__Exercise objective__: Retype the full set of data, character for character.

__Bounding box prediction data__:

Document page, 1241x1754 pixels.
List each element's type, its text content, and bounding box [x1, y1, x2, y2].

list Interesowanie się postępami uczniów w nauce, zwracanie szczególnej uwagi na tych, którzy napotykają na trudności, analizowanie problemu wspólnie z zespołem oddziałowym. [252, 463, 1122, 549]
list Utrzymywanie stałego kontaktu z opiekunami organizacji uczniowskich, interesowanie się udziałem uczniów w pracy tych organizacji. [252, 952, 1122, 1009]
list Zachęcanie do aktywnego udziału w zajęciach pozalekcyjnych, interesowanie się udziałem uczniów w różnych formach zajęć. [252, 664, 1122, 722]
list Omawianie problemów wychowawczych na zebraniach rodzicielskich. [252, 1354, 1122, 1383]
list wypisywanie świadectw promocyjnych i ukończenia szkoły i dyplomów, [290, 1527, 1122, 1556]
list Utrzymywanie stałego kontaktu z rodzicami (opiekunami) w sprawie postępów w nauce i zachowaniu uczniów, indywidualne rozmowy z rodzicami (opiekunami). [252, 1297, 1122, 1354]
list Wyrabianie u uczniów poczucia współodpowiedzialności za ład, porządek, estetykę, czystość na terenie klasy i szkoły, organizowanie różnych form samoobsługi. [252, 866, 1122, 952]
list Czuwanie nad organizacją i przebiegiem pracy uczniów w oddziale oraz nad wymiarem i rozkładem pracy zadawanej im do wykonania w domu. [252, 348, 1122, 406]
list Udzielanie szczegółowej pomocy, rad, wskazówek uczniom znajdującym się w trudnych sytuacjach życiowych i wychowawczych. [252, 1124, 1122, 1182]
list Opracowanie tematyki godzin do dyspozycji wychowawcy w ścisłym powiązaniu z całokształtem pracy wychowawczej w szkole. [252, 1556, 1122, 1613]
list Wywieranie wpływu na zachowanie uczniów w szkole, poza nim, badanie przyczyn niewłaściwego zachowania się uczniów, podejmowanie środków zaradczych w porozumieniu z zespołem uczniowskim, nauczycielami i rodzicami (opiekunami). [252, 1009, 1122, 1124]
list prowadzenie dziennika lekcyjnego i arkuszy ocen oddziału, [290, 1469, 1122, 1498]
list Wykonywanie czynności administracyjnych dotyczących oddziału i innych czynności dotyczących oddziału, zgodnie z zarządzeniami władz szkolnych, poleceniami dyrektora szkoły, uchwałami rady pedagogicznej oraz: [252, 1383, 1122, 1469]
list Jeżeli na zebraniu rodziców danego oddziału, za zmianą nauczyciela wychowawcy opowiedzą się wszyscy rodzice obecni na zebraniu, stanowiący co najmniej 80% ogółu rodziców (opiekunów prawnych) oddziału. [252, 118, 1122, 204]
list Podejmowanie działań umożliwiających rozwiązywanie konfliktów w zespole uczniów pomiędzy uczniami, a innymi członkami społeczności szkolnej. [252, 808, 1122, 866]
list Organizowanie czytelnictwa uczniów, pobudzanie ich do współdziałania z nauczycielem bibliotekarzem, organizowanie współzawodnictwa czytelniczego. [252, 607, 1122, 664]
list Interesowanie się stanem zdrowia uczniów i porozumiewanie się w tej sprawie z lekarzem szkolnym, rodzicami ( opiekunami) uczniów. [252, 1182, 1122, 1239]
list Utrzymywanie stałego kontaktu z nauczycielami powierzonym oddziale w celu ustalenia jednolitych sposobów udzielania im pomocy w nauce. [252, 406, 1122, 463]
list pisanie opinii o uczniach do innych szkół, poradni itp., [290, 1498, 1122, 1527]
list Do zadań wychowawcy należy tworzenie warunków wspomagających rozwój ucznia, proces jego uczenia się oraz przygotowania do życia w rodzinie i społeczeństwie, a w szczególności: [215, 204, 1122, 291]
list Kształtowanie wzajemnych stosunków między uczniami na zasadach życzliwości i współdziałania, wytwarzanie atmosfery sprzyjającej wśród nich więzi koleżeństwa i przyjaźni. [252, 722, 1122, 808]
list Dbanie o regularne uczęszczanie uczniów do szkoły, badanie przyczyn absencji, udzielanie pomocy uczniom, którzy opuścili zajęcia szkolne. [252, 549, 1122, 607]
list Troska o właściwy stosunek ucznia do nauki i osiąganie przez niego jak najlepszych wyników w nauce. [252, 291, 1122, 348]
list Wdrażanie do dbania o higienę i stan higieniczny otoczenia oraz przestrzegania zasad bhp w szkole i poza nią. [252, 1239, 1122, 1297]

__Task solution__:
Document page, 1241x1754 pixels.
List each element's type, its text content, and bounding box [x1, y1, x2, y2].

list Interesowanie się postępami uczniów w nauce, zwracanie szczególnej uwagi na tych, którzy napotykają na trudności, analizowanie problemu wspólnie z zespołem oddziałowym. [252, 463, 1122, 549]
list Utrzymywanie stałego kontaktu z opiekunami organizacji uczniowskich, interesowanie się udziałem uczniów w pracy tych organizacji. [252, 952, 1122, 1009]
list Zachęcanie do aktywnego udziału w zajęciach pozalekcyjnych, interesowanie się udziałem uczniów w różnych formach zajęć. [252, 664, 1122, 722]
list Omawianie problemów wychowawczych na zebraniach rodzicielskich. [252, 1354, 1122, 1383]
list wypisywanie świadectw promocyjnych i ukończenia szkoły i dyplomów, [290, 1527, 1122, 1556]
list Utrzymywanie stałego kontaktu z rodzicami (opiekunami) w sprawie postępów w nauce i zachowaniu uczniów, indywidualne rozmowy z rodzicami (opiekunami). [252, 1297, 1122, 1354]
list Wyrabianie u uczniów poczucia współodpowiedzialności za ład, porządek, estetykę, czystość na terenie klasy i szkoły, organizowanie różnych form samoobsługi. [252, 866, 1122, 952]
list Czuwanie nad organizacją i przebiegiem pracy uczniów w oddziale oraz nad wymiarem i rozkładem pracy zadawanej im do wykonania w domu. [252, 348, 1122, 406]
list Udzielanie szczegółowej pomocy, rad, wskazówek uczniom znajdującym się w trudnych sytuacjach życiowych i wychowawczych. [252, 1124, 1122, 1182]
list Opracowanie tematyki godzin do dyspozycji wychowawcy w ścisłym powiązaniu z całokształtem pracy wychowawczej w szkole. [252, 1556, 1122, 1613]
list Wywieranie wpływu na zachowanie uczniów w szkole, poza nim, badanie przyczyn niewłaściwego zachowania się uczniów, podejmowanie środków zaradczych w porozumieniu z zespołem uczniowskim, nauczycielami i rodzicami (opiekunami). [252, 1009, 1122, 1124]
list prowadzenie dziennika lekcyjnego i arkuszy ocen oddziału, [290, 1469, 1122, 1498]
list Wykonywanie czynności administracyjnych dotyczących oddziału i innych czynności dotyczących oddziału, zgodnie z zarządzeniami władz szkolnych, poleceniami dyrektora szkoły, uchwałami rady pedagogicznej oraz: [252, 1383, 1122, 1469]
list Jeżeli na zebraniu rodziców danego oddziału, za zmianą nauczyciela wychowawcy opowiedzą się wszyscy rodzice obecni na zebraniu, stanowiący co najmniej 80% ogółu rodziców (opiekunów prawnych) oddziału. [252, 118, 1122, 204]
list Podejmowanie działań umożliwiających rozwiązywanie konfliktów w zespole uczniów pomiędzy uczniami, a innymi członkami społeczności szkolnej. [252, 808, 1122, 866]
list Organizowanie czytelnictwa uczniów, pobudzanie ich do współdziałania z nauczycielem bibliotekarzem, organizowanie współzawodnictwa czytelniczego. [252, 607, 1122, 664]
list Interesowanie się stanem zdrowia uczniów i porozumiewanie się w tej sprawie z lekarzem szkolnym, rodzicami ( opiekunami) uczniów. [252, 1182, 1122, 1239]
list Utrzymywanie stałego kontaktu z nauczycielami powierzonym oddziale w celu ustalenia jednolitych sposobów udzielania im pomocy w nauce. [252, 406, 1122, 463]
list pisanie opinii o uczniach do innych szkół, poradni itp., [290, 1498, 1122, 1527]
list Do zadań wychowawcy należy tworzenie warunków wspomagających rozwój ucznia, proces jego uczenia się oraz przygotowania do życia w rodzinie i społeczeństwie, a w szczególności: [215, 204, 1122, 291]
list Kształtowanie wzajemnych stosunków między uczniami na zasadach życzliwości i współdziałania, wytwarzanie atmosfery sprzyjającej wśród nich więzi koleżeństwa i przyjaźni. [252, 722, 1122, 808]
list Dbanie o regularne uczęszczanie uczniów do szkoły, badanie przyczyn absencji, udzielanie pomocy uczniom, którzy opuścili zajęcia szkolne. [252, 549, 1122, 607]
list Troska o właściwy stosunek ucznia do nauki i osiąganie przez niego jak najlepszych wyników w nauce. [252, 291, 1122, 348]
list Wdrażanie do dbania o higienę i stan higieniczny otoczenia oraz przestrzegania zasad bhp w szkole i poza nią. [252, 1239, 1122, 1297]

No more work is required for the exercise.